## SOURCE MATERIAL
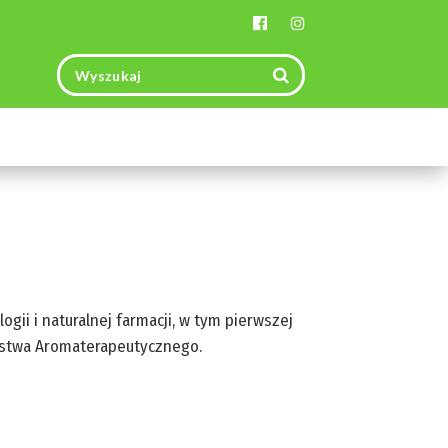
Toggle
navigation
gii i naturalnej farmacji, w tym pierwszej
zystwa Aromaterapeutycznego.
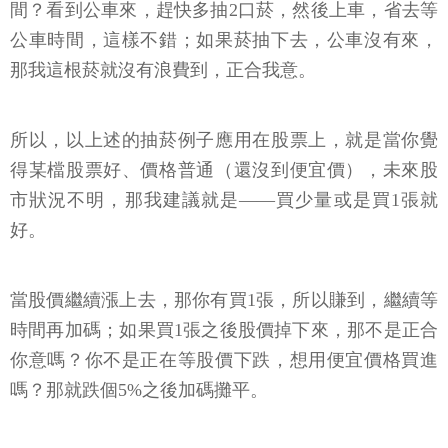
那我這根菸就沒有浪費到，正合我意。
所以，以上述的抽菸例子應用在股票上，就是當你覺
得某檔股票好、價格普通（還沒到便宜價），未來股
市狀況不明，那我建議就是——買少量或是買1張就
好。
當股價繼續漲上去，那你有買1張，所以賺到，繼續等
時間再加碼；如果買1張之後股價掉下來，那不是正合
你意嗎？你不是正在等股價下跌，想用便宜價格買進
嗎？那就跌個5%之後加碼攤平。
我選的股票通常殖利率有5%，如果股票買在100元，
跌了5%，對我來說，這5元的損失靠股利就可以補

## WHAT THE EXERCISE ASKS
Repeat every line of text in the listing above, character for character, and omit the pictures.

## YOUR SOLUTION
Toggle
navigation
gii i naturalnej farmacji, w tym pierwszej
zystwa Aromaterapeutycznego.
那我這根菸就沒有浪費到，正合我意。
所以，以上述的抽菸例子應用在股票上，就是當你覺
得某檔股票好、價格普通（還沒到便宜價），未來股
市狀況不明，那我建議就是——買少量或是買1張就
好。
當股價繼續漲上去，那你有買1張，所以賺到，繼續等
時間再加碼；如果買1張之後股價掉下來，那不是正合
你意嗎？你不是正在等股價下跌，想用便宜價格買進
嗎？那就跌個5%之後加碼攤平。
我選的股票通常殖利率有5%，如果股票買在100元，
跌了5%，對我來說，這5元的損失靠股利就可以補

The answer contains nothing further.